The long years of the Iraq-Iran war put massive pressure on Iraq's economy. Iraq’s foreign exchange reserves fell to almost zero in 1985. Iraq faced a lot of economic difficulties as a result of the collapse of oil prices during the year 1986. As prices fell by almost half from what they were in the year 1985 (the global average price of crude oil decreased from 26.5 dollars per barrel to 13.7 dollars), reducing the value of exports Iraqi oil fell sharply, and reached its lowest level, despite the increase in the volume of exports. The financial situation had also worsened as a result of the deterioration the US dollar is facing against other currencies.

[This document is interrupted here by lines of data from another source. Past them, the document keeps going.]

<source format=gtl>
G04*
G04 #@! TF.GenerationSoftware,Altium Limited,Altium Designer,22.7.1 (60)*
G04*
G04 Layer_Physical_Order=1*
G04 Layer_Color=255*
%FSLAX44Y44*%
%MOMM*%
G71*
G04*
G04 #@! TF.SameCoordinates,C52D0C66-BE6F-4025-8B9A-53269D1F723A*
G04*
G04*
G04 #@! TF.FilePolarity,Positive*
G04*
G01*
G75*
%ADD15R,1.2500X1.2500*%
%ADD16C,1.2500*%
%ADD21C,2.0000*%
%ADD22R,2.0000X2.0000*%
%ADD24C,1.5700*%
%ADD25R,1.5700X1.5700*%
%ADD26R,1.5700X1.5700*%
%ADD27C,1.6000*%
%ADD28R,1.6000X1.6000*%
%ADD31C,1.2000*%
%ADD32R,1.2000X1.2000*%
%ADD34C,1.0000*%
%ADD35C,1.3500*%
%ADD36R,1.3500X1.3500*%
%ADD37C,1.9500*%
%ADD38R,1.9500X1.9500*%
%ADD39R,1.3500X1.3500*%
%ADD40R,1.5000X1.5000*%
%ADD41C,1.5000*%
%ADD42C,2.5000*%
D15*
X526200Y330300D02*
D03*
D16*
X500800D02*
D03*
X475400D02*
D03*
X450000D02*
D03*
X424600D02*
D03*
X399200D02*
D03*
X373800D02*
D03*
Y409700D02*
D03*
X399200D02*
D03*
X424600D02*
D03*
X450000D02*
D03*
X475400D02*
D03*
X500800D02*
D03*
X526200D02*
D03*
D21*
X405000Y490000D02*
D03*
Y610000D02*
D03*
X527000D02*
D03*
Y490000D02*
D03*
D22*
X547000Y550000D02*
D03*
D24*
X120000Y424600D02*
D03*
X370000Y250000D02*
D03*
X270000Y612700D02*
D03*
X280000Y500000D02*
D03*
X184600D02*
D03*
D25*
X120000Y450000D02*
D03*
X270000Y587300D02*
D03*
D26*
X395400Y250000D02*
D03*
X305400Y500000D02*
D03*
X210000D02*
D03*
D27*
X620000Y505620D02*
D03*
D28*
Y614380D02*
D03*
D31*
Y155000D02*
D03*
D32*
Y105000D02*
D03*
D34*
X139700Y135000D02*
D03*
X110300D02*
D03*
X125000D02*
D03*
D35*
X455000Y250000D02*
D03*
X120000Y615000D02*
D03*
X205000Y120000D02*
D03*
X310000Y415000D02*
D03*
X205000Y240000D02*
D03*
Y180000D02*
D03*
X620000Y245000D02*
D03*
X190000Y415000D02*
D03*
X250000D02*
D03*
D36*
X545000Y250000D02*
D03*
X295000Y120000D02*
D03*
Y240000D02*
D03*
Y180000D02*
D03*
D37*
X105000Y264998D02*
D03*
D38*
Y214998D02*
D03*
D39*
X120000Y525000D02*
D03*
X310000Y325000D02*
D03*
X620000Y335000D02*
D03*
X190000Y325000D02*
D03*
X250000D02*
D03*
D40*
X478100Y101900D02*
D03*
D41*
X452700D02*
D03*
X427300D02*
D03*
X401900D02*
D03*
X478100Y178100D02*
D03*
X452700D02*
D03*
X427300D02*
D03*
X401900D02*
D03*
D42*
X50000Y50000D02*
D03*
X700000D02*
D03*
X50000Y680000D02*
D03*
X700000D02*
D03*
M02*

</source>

Finally, the cease-fire between Iraq and Iran stopped in August 1988, without the financial problems of Iraq staying, as oil revenues decreased despite the increase in the volume of oil exports. And Iraq started suffering from major financial difficulties, as it was unable to service its external debt, the original debt, and the interest due. The (non-Arab) liabilities were estimated at more than 40 billion dollars, in addition to the Arab debts between 30 to 50 billion dollars, including eight billion dollars on conditions that require reimbursement. Iraq’s losses from oil revenues due to the war were estimated at 60 billion dollars. And some sources estimate the economic losses suffered by Iraq during the war at 452.6 billion dollars.
It is possible to measure the cost of the war that Iraq was exposed to by comparing it with oil revenues. While the total oil revenues for the period from 1931 to 1988 amounted to 179.3 billion dollars, we find that the war losses exceeded 452.6 billion dollars, which means Iraq wasted 2.5 times the oil revenues earned in 75 years only in eight years of the war.

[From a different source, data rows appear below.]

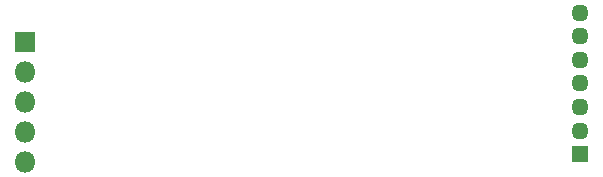
<source format=gbs>
G04 #@! TF.GenerationSoftware,KiCad,Pcbnew,5.1.6-c6e7f7d~86~ubuntu18.04.1*
G04 #@! TF.CreationDate,2020-06-18T14:32:01+02:00*
G04 #@! TF.ProjectId,pcb,7063622e-6b69-4636-9164-5f7063625858,rev?*
G04 #@! TF.SameCoordinates,Original*
G04 #@! TF.FileFunction,Soldermask,Bot*
G04 #@! TF.FilePolarity,Negative*
%FSLAX46Y46*%
G04 Gerber Fmt 4.6, Leading zero omitted, Abs format (unit mm)*
G04 Created by KiCad (PCBNEW 5.1.6-c6e7f7d~86~ubuntu18.04.1) date 2020-06-18 14:32:01*
%MOMM*%
%LPD*%
G01*
G04 APERTURE LIST*
%ADD10O,1.450000X1.450000*%
%ADD11R,1.450000X1.450000*%
%ADD12O,1.800000X1.800000*%
%ADD13R,1.800000X1.800000*%
G04 APERTURE END LIST*
D10*
G04 #@! TO.C,J2*
X49500000Y-57600000D03*
X49500000Y-59600000D03*
X49500000Y-61600000D03*
X49500000Y-63600000D03*
X49500000Y-65600000D03*
X49500000Y-67600000D03*
D11*
X49500000Y-69600000D03*
G04 #@! TD*
D12*
G04 #@! TO.C,J1*
X2500000Y-70260000D03*
X2500000Y-67720000D03*
X2500000Y-65180000D03*
X2500000Y-62640000D03*
D13*
X2500000Y-60100000D03*
G04 #@! TD*
M02*

</source>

Iraq emerged from the eight-year war with Iran, with a shattered economy, and its economic conditions were changed entirely. Iraq entered the war in the year 1980, and the value of its oil exports amounted to 20,096 billion dollars despite the collapse of its oil exports during the last quarter of that year. Its economy was very active, annually growing at a high rate exceeding 11%. By the end of the year 1988, its vast reserves of currency evaporated. The massive debts to the outside world and the value of its oil exports tumbled to 9,312 billion dollars, and this halted the rapid economic growth and destroyed an essential part of Iraq’s infrastructure. In contrast, the remaining portion suffered deterioration and disappearance due to the absence of maintenance and renewal.
The financial crisis experienced by Iraq as a result of the war has increased the oil prices in the world market during the first half of 1990, as the price per barrel of OPEC's basket of oil fell in the spot market from 19.98 dollars in January to 14.5 dollars in June. The deterioration of prices has been very painful for Iraq, which depends entirely on oil revenues for its hard currency requirements. Iraq has indicated that a drop of one dollar per barrel price leads to a loss of one billion dollars annually. Naturally, one of the reasons for the decline in prices witnessed by the oil market is the increase in demand for supply, which Iraq accused of both Kuwait and the United Arab Emirates in a planned process to dump the oil market with more oil production outside their OPEC quota.
The Iraqi solution to this economic deadlock was the invasion of Kuwait on August 2, 1990, and Kuwait was annexed to it. And just four days after the invasion, a resolution of the most dangerous decisions issued by the Security Council against Iraq was issued, which was Resolution No. 661 on 6/8/1990, which imposed a comprehensive economic blockade on Iraq that lasted for thirteen years. After the issuance of that decision, Iraq's oil exports and those of Kuwait that was under Iraqi control stopped.